Sushi restaurant chain “Sushiro” launched a promotion on March 17 and March 18 by announcing it would give away free sushi to anyone who had “salmon” (鮭魚) in their names, leading to a name-changing frenzy in Taiwan.
The phenomenon gradually attracted the attention of international media, with CNN reporting on Thursday that owing to the promotion, around 140 Taiwanese have officially changed their names to include the word “salmon.”
CNN added that the situation has led the Ministry of Interior to issue a statement cautioning Taiwanese that they only get three chances to change their names in a lifetime.
Following media outlets like CNN and BBC’s reports, Taiwaneses’ name-changing craze also reached the ears of U.S. social media users with some commenting they didn’t expect the day Taiwanese would lose their minds.
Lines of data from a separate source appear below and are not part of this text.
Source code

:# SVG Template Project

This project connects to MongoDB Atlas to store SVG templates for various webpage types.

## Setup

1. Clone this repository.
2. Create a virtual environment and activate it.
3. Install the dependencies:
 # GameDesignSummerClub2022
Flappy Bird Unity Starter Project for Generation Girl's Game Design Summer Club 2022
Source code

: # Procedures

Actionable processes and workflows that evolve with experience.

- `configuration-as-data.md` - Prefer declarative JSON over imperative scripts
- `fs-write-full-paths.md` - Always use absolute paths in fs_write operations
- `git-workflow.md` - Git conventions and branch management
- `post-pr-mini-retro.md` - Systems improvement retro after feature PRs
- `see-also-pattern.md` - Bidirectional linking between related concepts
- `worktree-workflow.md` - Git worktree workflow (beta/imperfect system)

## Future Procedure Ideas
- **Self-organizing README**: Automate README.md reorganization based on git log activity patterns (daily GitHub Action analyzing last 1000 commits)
However, others wrote that as a broke millennial, if changing their names would mean getting free sushi, then they were all for it.
Some also called on American chain restaurants to try similar promotions, with one volunteering to change their name to “T-bone” while another wanted “Donut” so that they could get freebies from Krispy Kreme.
In fact, the U.S. doesn’t have a limit on the number of times citizens can change their names, but every name-change does require a heft price (usually around US$500) and the application will need to be vetted by a judge or magistrate before you can receive a new identity.